It’s Begun

Yesterday was my last day at work for quite a while. I’m taking an extended leave to focus on my writing. Twelve weeks. Starting today.2017-10-01 12.18.33

It’s scary. I’m nervous.

Actually, I’m feeling kind of fine right now, but if I sit around and think about it for too long I get anxious and nervous and worried. I’ll try not to do that and instead get on with the writing.

I’ve got a pretty good plan and I believe I can stick with it. I’ll strive to beat it, but it won’t be by much. Write the first three novellas in my series, and publish an older one that’s already written – that’s the plan.

Originally I’d planned on starting to publish the series as well, but then someone pointed out that Christmas is coming up. Supposedly, launching as a new and unknown author during that period is difficult and expensive. I don’t recall the exact details, but it made sense at the time, so I’ve decided to put publishing off until January.

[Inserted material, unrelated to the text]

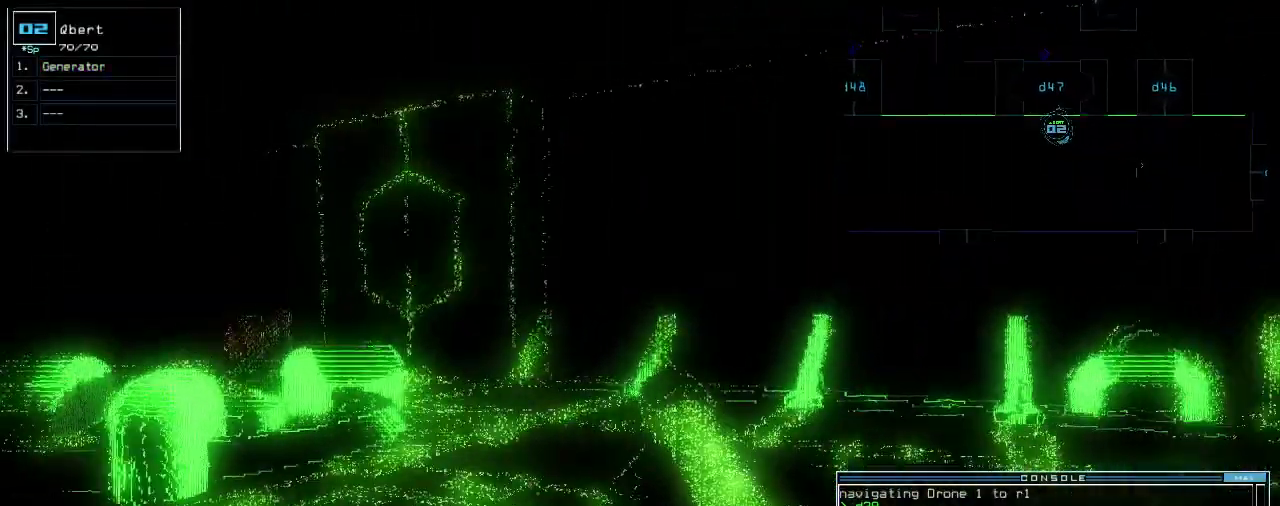
{"keys": [], "events": [[60, "right", "down"], [280, "right", "up"], [420, "left", "down"], [460, "down", "up"], [460, "left", "up"]]}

This gives me more time to write, which can only be a good thing, right?

To celebrate my last day at work I went to an arts/poetry event/party last night. I’d written some words of my own for the open mic part of the event and that’s what’s in the picture here in this post. I tried to sum up what I’m feeling and how nervous I am about this whole thing.

Hopefully it’ll be fine. First though, breakfast.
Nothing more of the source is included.